Her white cane hit just about every obstacle yesterday as she led about 180 visually impaired people and their supporters on a mile-long walk marking "White Cane Safety Awareness Day."
The event is held to ask the public to keep an eye out for pedestrians with poor eyesight.
Kiem is a teacher at Ho'opono Services for the Blind, which has organized the walk for the past several years in conjunction with the national recognition day. Ho'opono is a branch of the Vocational Rehabilitation Division of the state Department of Human Services.
Dave Eveland, administrator at Ho'opono, said about 20 children, many of them from the neighbor islands, and former students of Ho'opono took part in the walk.

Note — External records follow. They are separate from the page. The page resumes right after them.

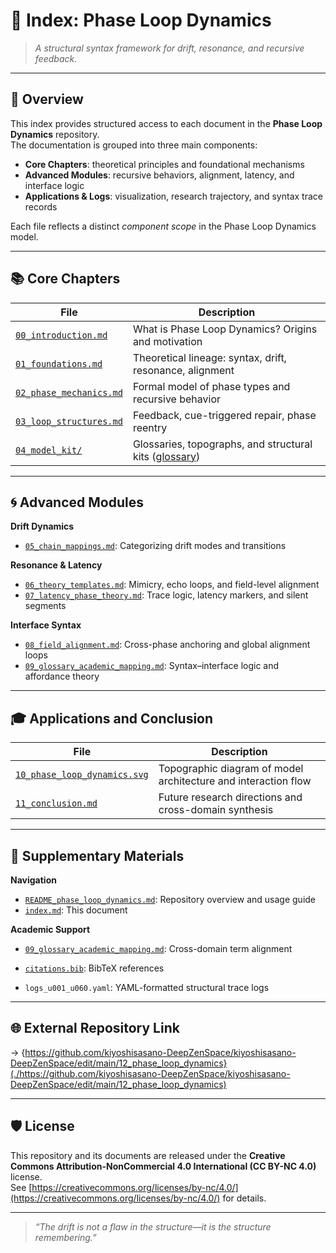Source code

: # 🧭 Index: Phase Loop Dynamics

> *A structural syntax framework for drift, resonance, and recursive feedback.*

---

## 📘 Overview

This index provides structured access to each document in the **Phase Loop Dynamics** repository.  
The documentation is grouped into three main components:  
- **Core Chapters**: theoretical principles and foundational mechanisms  
- **Advanced Modules**: recursive behaviors, alignment, latency, and interface logic  
- **Applications & Logs**: visualization, research trajectory, and syntax trace records  

Each file reflects a distinct *component scope* in the Phase Loop Dynamics model.

---

## 📚 Core Chapters

| File | Description |
|------|-------------|
| [`00_introduction.md`](./00_introduction.md) | What is Phase Loop Dynamics? Origins and motivation |
| [`01_foundations.md`](https://github.com/kiyoshisasano-DeepZenSpace/kiyoshisasano-DeepZenSpace/blob/d01793dbefac9d0f65542fbd8d96ffe00067104a/12_phase_loop_dynamics/01_foundations.md) | Theoretical lineage: syntax, drift, resonance, alignment |
| [`02_phase_mechanics.md`](https://github.com/kiyoshisasano-DeepZenSpace/kiyoshisasano-DeepZenSpace/blob/d01793dbefac9d0f65542fbd8d96ffe00067104a/12_phase_loop_dynamics/02_phase_mechanics.md) | Formal model of phase types and recursive behavior |
| [`03_loop_structures.md`](https://github.com/kiyoshisasano-DeepZenSpace/kiyoshisasano-DeepZenSpace/blob/d01793dbefac9d0f65542fbd8d96ffe00067104a/12_phase_loop_dynamics/03_loop_structures.md) | Feedback, cue-triggered repair, phase reentry |
| [`04_model_kit/`](https://github.com/kiyoshisasano-DeepZenSpace/kiyoshisasano-DeepZenSpace/tree/0178aca53237e7acb936c32236ad3b427a4140a1/04_model_kit) | Glossaries, topographs, and structural kits ([glossary](https://github.com/kiyoshisasano-DeepZenSpace/kiyoshisasano-DeepZenSpace/tree/f42de37d401e1d61b353fd59226ee97f4d2d7e5b/04_model_kit/structure_topograph/glossary)) |

---

## 🌀 Advanced Modules

**Drift Dynamics**

- [`05_chain_mappings.md`](./05_chain_mappings.md): Categorizing drift modes and transitions

**Resonance & Latency**

- [`06_theory_templates.md`](./06_theory_templates.md): Mimicry, echo loops, and field-level alignment  
- [`07_latency_phase_theory.md`](./07_latency_phase_theory.md): Trace logic, latency markers, and silent segments

**Interface Syntax**

- [`08_field_alignment.md`](./08_field_alignment.md): Cross-phase anchoring and global alignment loops  
- [`09_glossary_academic_mapping.md`](./09_glossary_academic_mapping.md): Syntax–interface logic and affordance theory

---

## 🎓 Applications and Conclusion

| File | Description |
|------|-------------|
| [`10_phase_loop_dynamics.svg`](./10_phase_loop_dynamics.svg) | Topographic diagram of model architecture and interaction flow |
| [`11_conclusion.md`](./11_conclusion.md) | Future research directions and cross-domain synthesis |

---

## 🔖 Supplementary Materials

**Navigation**

- [`README_phase_loop_dynamics.md`](./README_phase_loop_dynamics.md): Repository overview and usage guide  
- [`index.md`](./index.md): This document

**Academic Support**

- [`09_glossary_academic_mapping.md`](./09_glossary_academic_mapping.md): Cross-domain term alignment  
- [`citations.bib`](./12_phase_loop_dynamics/citations.bib): BibTeX references  

- `logs_u001_u060.yaml`: YAML-formatted structural trace logs

---

## 🌐 External Repository Link

→ {https://github.com/kiyoshisasano-DeepZenSpace/kiyoshisasano-DeepZenSpace/edit/main/12_phase_loop_dynamics}(./https://github.com/kiyoshisasano-DeepZenSpace/kiyoshisasano-DeepZenSpace/edit/main/12_phase_loop_dynamics)

---

## 🛡️ License

This repository and its documents are released under the **Creative Commons Attribution-NonCommercial 4.0 International (CC BY-NC 4.0)** license.  
See [https://creativecommons.org/licenses/by-nc/4.0/](https://creativecommons.org/licenses/by-nc/4.0/) for details.

---

> *“The drift is not a flaw in the structure—it is the structure remembering.”*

Human Services Director Lillian Koller, who joined the 10 a.m. walk at the state Capitol, said the white cane is important "in helping blind persons travel about independently in the community."

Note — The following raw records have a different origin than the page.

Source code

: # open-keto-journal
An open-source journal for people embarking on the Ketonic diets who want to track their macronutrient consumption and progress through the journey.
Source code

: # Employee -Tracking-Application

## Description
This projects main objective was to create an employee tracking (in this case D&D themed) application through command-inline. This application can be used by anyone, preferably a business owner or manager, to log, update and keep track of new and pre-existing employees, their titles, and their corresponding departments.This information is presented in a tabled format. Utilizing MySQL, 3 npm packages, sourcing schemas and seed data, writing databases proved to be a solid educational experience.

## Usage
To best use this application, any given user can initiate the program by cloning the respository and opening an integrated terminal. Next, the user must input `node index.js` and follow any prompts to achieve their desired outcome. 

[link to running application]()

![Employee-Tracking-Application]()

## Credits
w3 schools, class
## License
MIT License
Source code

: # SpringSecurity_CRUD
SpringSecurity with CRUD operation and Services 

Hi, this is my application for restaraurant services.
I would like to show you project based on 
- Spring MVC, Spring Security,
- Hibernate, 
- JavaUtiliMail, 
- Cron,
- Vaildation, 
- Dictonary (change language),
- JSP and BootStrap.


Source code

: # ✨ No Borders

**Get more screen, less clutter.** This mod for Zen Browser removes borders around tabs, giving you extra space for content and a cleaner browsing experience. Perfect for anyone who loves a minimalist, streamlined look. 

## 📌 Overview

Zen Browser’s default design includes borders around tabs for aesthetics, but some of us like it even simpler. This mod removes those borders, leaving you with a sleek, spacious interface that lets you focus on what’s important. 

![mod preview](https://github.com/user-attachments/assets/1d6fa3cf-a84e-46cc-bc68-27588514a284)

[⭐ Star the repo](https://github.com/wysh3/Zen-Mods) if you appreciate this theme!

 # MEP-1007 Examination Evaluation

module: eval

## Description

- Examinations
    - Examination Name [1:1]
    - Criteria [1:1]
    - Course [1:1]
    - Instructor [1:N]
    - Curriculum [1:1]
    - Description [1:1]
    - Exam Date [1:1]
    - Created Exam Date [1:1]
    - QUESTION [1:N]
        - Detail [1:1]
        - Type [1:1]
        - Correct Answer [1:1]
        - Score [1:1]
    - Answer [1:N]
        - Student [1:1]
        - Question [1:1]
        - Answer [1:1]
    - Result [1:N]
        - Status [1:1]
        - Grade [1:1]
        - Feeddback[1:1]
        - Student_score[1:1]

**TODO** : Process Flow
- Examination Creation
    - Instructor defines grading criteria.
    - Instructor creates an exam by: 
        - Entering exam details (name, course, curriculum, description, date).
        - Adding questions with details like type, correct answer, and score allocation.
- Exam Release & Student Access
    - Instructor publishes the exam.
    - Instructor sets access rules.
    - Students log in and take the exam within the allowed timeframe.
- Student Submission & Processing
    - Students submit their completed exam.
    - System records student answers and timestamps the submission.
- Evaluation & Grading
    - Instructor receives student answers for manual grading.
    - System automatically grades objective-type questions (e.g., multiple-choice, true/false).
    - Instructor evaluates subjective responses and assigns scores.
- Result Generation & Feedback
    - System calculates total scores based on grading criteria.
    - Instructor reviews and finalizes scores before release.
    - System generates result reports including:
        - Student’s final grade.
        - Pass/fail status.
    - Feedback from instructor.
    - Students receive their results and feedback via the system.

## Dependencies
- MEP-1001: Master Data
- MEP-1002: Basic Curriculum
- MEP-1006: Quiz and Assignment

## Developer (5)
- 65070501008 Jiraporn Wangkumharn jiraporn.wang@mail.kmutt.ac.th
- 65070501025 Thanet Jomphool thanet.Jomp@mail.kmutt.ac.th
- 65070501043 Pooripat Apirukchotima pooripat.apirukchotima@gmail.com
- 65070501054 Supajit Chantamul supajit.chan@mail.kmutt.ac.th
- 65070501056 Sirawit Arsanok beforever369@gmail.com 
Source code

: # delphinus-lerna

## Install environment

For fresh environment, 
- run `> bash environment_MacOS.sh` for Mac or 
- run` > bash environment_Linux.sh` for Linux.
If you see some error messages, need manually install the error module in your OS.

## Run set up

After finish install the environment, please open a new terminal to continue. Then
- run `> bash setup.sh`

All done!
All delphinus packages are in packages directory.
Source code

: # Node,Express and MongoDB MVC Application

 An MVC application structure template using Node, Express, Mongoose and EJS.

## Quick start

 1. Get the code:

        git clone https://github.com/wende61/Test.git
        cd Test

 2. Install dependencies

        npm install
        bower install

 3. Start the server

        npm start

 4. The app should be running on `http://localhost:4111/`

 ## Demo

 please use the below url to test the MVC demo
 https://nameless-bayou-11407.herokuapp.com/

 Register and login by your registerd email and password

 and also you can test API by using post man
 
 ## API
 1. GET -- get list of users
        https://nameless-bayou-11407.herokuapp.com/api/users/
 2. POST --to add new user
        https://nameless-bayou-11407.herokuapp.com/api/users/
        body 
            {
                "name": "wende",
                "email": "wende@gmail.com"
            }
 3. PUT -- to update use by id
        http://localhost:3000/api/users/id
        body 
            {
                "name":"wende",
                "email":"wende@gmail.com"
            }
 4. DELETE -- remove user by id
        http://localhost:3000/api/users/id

Kiem said she teaches "cane travel" and all the daily skills of independence, including grocery shopping, cooking and putting on makeup. She no longer fears the unknown -- what she cannot see. "I trust my world."
What disturbs her is "people's misconceptions" about the blind and their capabilities, pointing out that someone warned her about a sprinkler wetting the sidewalk on her right, when she had already heard it as she rounded the corner.
Kiem responded, in a joking way, "Are you saying I can run through it and get my legs wet?" Moments later, she grazed her head while trying to get around a tree, and those around her leaped forward to see if she was OK.
"People run into trees all the time. Why should people worry about me because I'm blind? I was aware it was there; it didn't really hurt me. ... So we get scratched; everyone gets scratched," she said.
Her blindness has not stopped her from long-distance swimming, boogie-boarding and hiking up Haleakala on Maui -- "Sometimes I lead them. ... I'm just doing it a little bit differently," Kiem said. "My blindness is a physical characteristic, just like my strawberry-blond hair."